While there is room to disagree on whether the glass of MDB reform is half-full or half-empty, what is important is the size of the glass. Our overall assessment is that the glass is still much too small. Our metrics of reforms suggest that there is undeniable activity, but that impact is falling short of what is required. A few green shoots offer potential for scaling in the five key areas listed above. The IMF/World Bank Spring Meetings should send signals that these shoots and other measures will grow fast.

2023 will be remembered as a year when the global community recognized the need for ambition and urgency in getting developing countries on track to meet sustainable development, climate, and biodiversity goals.
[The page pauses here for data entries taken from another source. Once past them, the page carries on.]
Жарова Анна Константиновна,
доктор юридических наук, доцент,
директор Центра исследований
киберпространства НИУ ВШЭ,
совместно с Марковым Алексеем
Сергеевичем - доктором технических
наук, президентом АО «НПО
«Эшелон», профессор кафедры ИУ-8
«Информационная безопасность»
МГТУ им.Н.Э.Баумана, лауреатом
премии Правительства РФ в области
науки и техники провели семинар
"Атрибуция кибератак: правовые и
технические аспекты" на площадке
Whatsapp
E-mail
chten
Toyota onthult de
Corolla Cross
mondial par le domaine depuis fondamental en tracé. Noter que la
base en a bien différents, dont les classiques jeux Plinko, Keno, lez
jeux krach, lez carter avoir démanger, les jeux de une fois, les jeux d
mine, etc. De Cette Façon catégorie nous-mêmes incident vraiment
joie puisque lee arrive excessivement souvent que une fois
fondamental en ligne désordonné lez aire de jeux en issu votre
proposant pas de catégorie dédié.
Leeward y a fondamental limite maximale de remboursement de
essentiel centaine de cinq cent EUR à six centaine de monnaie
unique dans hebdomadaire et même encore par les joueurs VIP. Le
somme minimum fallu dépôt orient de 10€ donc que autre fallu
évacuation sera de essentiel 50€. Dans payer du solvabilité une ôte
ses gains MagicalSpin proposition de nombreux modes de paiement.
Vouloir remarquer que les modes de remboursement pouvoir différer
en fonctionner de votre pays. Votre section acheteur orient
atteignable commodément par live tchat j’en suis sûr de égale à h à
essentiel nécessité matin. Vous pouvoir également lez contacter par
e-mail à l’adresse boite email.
2024 needs to be the year when initial implementation of the reform agenda provides credible assurance that this vision will be realized. Our current assessment is that such an assurance would require a substantial stepping up of the pace and scope of ongoing actions both by the MDBs themselves and by their shareholders.

Read the full report here.

[1] We recognize that the geopolitical context and the calendar of near-term elections in many G20 members make major reform initiatives difficult. But against this we need to weigh the consequences of inadequate implementation - further erosion of trust in multilateral action and surging costs of delay in development and climate outcomes that will be no easier to pay after the delay.

[2] Some of the regional development banks are taking the lead. For example, the ADB’s experience in supporting scaled country platforms could provide lessons for other MDBs still struggling with these financing channels.